Un drama proustiano
Elizabeth Bowen retrata un mundo que desaparecía para siempre en 'El último septiembre', una novela sobre el peso del linaje y los recuerdos.
El último septiembre. Elizabeth Bowen. Trad. María Belmonte. Acantilado. Barcelona, 2013. 336 páginas. 22 euros.
En un célebre relato de Borges, Tema del traidor y el héroe, un cabecilla irlandés es ejecutado por sus compañeros al revelarse, ineludiblemente, como traidor. Sin embargo, para que dicha ejecución sea fructífera, el cabecilla muere asesinado como un héroe de la patria irlandesa. Se solapan así, en un mismo acto, la eliminación del traidor y la espiritualización del héroe; se conjugan, diríamos, el perdón del desafecto y la irrelevancia, la fractura, la imposibilidad del heroísmo. Algo de esto, sólo que al modo proustiano, encontramos en la novela de Elizabeth Bowen, El último septiembre: cierta heroicidad post mortem y la agitada pulsación de una Irlanda (la Irlanda de 1920, cuando se recrudecen los asesinatos del IRA con la llegada de los Blacks and Tans), que se encaminaba a la guerra civil tras la decisiva intervención de Michael Collins.
+ + + + +
*Qué se pide*:
1. Enumera todas las personas que la reseña sobre El último septiembre menciona con nombre propio.
2. Según la reseña sobre El último septiembre, indica si cada afirmación es correcta: (a) la edición reseñada se publicó en Barcelona en 2013; (b) el libro tiene 400 páginas; (c) en el relato de Borges, el cabecilla muere asesinado como traidor.
3. Escribe la continuación de la reseña sobre El último septiembre a partir de su última oración.

*Material proporcionado*:
+ + + + +
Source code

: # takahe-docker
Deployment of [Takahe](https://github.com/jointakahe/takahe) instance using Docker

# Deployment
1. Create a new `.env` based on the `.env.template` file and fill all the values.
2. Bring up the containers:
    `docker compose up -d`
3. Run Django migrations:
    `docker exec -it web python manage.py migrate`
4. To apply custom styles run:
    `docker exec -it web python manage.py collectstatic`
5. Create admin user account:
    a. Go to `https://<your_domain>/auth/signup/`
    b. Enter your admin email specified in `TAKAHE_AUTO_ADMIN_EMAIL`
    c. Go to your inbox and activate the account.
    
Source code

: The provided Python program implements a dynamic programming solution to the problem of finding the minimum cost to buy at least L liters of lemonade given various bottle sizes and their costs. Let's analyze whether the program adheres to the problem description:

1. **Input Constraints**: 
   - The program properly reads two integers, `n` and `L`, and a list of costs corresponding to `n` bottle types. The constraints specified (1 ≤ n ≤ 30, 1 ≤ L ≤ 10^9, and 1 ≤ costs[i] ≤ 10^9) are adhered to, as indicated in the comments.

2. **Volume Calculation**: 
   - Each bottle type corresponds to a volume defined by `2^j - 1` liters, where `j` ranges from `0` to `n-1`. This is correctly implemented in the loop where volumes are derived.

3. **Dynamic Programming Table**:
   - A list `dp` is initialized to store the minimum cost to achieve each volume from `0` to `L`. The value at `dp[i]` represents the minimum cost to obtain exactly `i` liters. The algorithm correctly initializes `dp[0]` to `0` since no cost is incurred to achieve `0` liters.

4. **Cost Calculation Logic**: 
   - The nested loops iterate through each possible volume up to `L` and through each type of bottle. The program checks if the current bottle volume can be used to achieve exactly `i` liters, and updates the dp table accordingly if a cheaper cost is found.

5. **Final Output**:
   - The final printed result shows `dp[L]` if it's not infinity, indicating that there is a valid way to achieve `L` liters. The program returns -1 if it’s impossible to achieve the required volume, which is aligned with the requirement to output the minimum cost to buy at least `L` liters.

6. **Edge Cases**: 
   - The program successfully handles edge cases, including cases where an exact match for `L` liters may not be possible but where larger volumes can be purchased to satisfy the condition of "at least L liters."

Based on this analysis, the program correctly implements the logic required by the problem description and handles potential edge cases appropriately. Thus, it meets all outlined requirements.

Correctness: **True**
+ + + + +
*Respuestas*:
1. Elizabeth Bowen, María Belmonte, Borges y Michael Collins.

2.
(a) Sí: «Acantilado. Barcelona, 2013.»
(b) No: «336 páginas.»
(c) No: «el cabecilla muere asesinado como un héroe de la patria irlandesa».

3.
Bowen, en un clarificador posfacio, señala que con esta novela había intentado transmitir no sólo el tono encantador y melancólico del mes de septiembre, sino la sensación de que el mundo contenido en ella, el mundo de la nobleza angloirlandesa en una Irlanda ocupada por guarniciones imperiales, se había disuelto para siempre. No en vano, la obra viene encabezada por una cita de Proust en El tiempo recobrado: "Tienen la insatisfacción de los vírgenes y los perezosos", cuyo significado y cuyo alcance se irá haciendo patente al avanzar en su lectura. No obstante, y a pesar de la mención proustiana, El último septiembre (1928) utiliza una estrategia muy diversa, quizá contraria, a la escogida por el escritor francés para fijar la indolencia, el frívolo estupor y la incomodidad de ese pequeño mundo provinciano amenazado por los rebeldes. Quiere decirse que donde Proust, partiendo de la libre asociación de recuerdos, acude a una minuciosa obra de saturación memorística, desde la que se alza el busto arenoso del ayer, Bowen se sirve de la insinuación, de la sugerencia, para captar de un modo sintético ese pasado deslumbrante y aciago que se resume eficazmente en la novela. En este sentido, no sabemos si la escritura de Bowen responde al ánimo evocativo de la novela victoriana y de la novela romántica en general, o a la moderna voluntad de concisión que hallará su expresión más depurada en los diálogos vivos y precisos, de extraordinaria economía, que logra la novela negra por aquellos días (recuerden el elogio de Cernuda a Dashiell Hammett en detrimento de Hemingway).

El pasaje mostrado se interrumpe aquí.